Il s’agit d’éviter de créer une obligation indirecte qui crée une pression qui va à l’encontre de la logique volontaire du dispositif. Ceci ne doit pas empêcher que la qualité crée une valorisation positive qui stimule les entreprises sans les exclure ;
5. Encadrer les recours et la perte du statut
Le texte permet à « toute tiers intéressée » d’initier une procédure visant à retirer la qualité de société à mission. Pour éviter l’insécurité juridique et les abus, il convient de mieux définir les parties prenantes et de garantir un processus progressif, sans retrait automatique après un seul rapport négatif.
Conclusion : un cadre prometteur, à rendre pleinement praticable pour les PME
UCM est d’avis que la création d’une qualité de société à mission peut constituer une avancée positive et un outil intéressant pour visibiliser l’engagement des entrepreneurs.
Pour qu’il tienne ses promesses, il doit être accessible, clair et adapté à la réalité des indépendants et PME, qui constituent l’immense majorité des entreprises belges.

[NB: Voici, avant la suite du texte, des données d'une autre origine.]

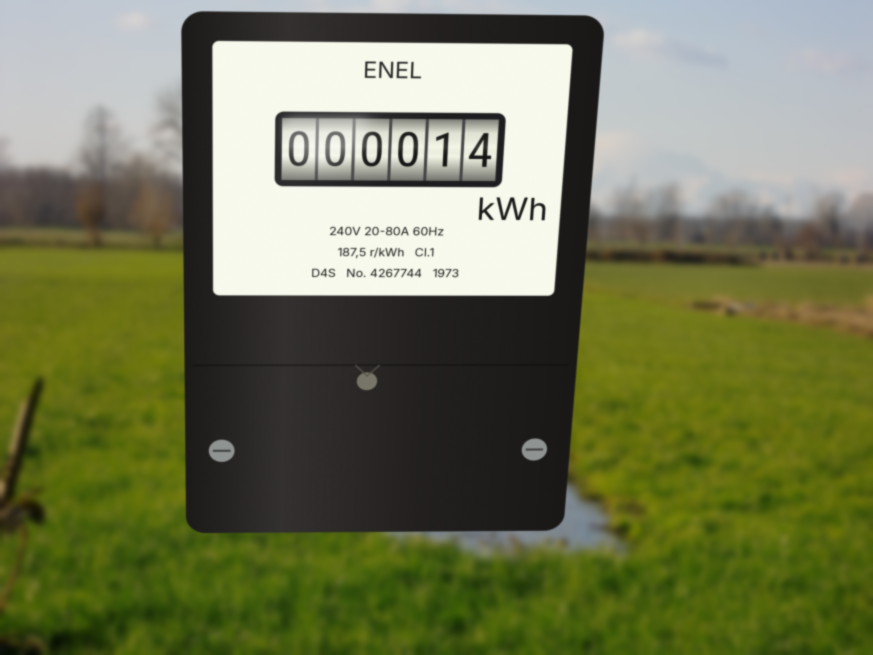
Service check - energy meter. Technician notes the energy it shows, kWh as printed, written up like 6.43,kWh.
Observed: 14,kWh
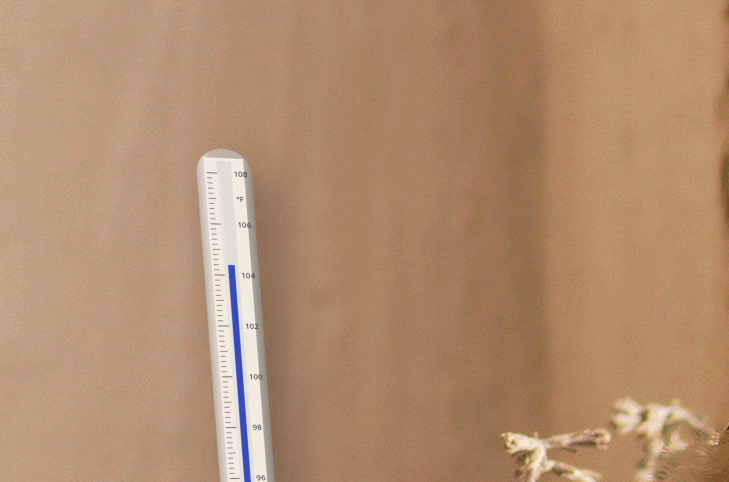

Nous plaidons donc pour des ajustements constructifs : inclusion des personnes physiques, allègement des démarches administratives, sécurité juridique renforcée et cohérence avec le droit de sociétés belge.
Bien conçu, le dispositif pourrait devenir un levier positif pour valoriser l’engagement sociétal des indépendants et PME. UCM continuera à suivre de près le dossier et à défendre une mise en œuvre équilibrée, utile et praticable pour tous.